The next step is to look for toxic alcohols while waiting for the assay to come back from toxicology lab at Children’s Hospital of Michigan. The osmolal gap calculation should be greater than 10 in the presence of methanol, isopropyl alcohol or ethylene glycol. The measured osmolality was 327.

MedCalc also has a sweet osmolar gap calculator

So no significant osmolal gap rules out a toxic alcohol. This was confirmed by the toxicology screens that eventually came back. Given the anuric renal failure, profound intractable acidosis and unknown anions still unaccounted for we initiated CVVHD. You can see the effect that had on her bicarbonate and creatinine.

The patient has since recovered and we have learned that she was on metformin so we are toying with metformin induced lactic acidosis as the etiology. Any other thoughts?

5 Replies to “That’s not a gap, its the Grand Canyon!”

  1. These are some amazing numbers thanks for sharing. Was there any indication of dieting/starvation etc thus possibly implicating a Wernicke's type syndrome as well as the metformin?

  2. The anion gap here is astounding…is part of the extreme gap just due to the hypochloremia rather than other unmeasured anions? I found an interesting article using a rat model.

    I know it's an old article (1984), but the mechanism should be the same. If you corrected the chloride to a normal level and factored in the lactic acidosis then you'd explain your gap.


  3. My humble thoughts: to explain the Anion gap not explained by lactic acidosis alone.
    based only on the potassium levels, I am assuming it is chronic renal failure. would be good to know albumin and hemoglobin levels. The discrepancy between Na and chloride levels, makes one suspect pseudo-hypochloremia, which could be resulting from interferences during colorimetric/enzymatic assays. This along with renal failure could be explained by some gammopathy.
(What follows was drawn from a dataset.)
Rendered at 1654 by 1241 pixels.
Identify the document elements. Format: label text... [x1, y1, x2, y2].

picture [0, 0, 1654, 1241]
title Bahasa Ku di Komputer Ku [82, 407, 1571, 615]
Also of note is the hypercalcemia. chronic renal failure is usually associated with hypocalcemia. this also supports the gammopathy hypothesis. Acidosis, I think increases the ionized calcium levels.
    Would love to know what happened with this patient.

  4. Was she taking allopurinol? Uric acid precursors such as hypoxanthine and xanthine accumulate in anuric renal failure while taking allopurinol, and can interfere with Cl- measurement.

  5. Some updates,

    The patient survived and has been discharged.

    Her creatinine came back to normal so there was no evidence of chronic renal failure

    The chloride normalized after correction of her acidosis, so no evidence of a gammopathy.

    The patient was not taking allopurinol.

    Great comments. I am going to put together a follow-up blog post about the patient incorporating your questions. Thanks.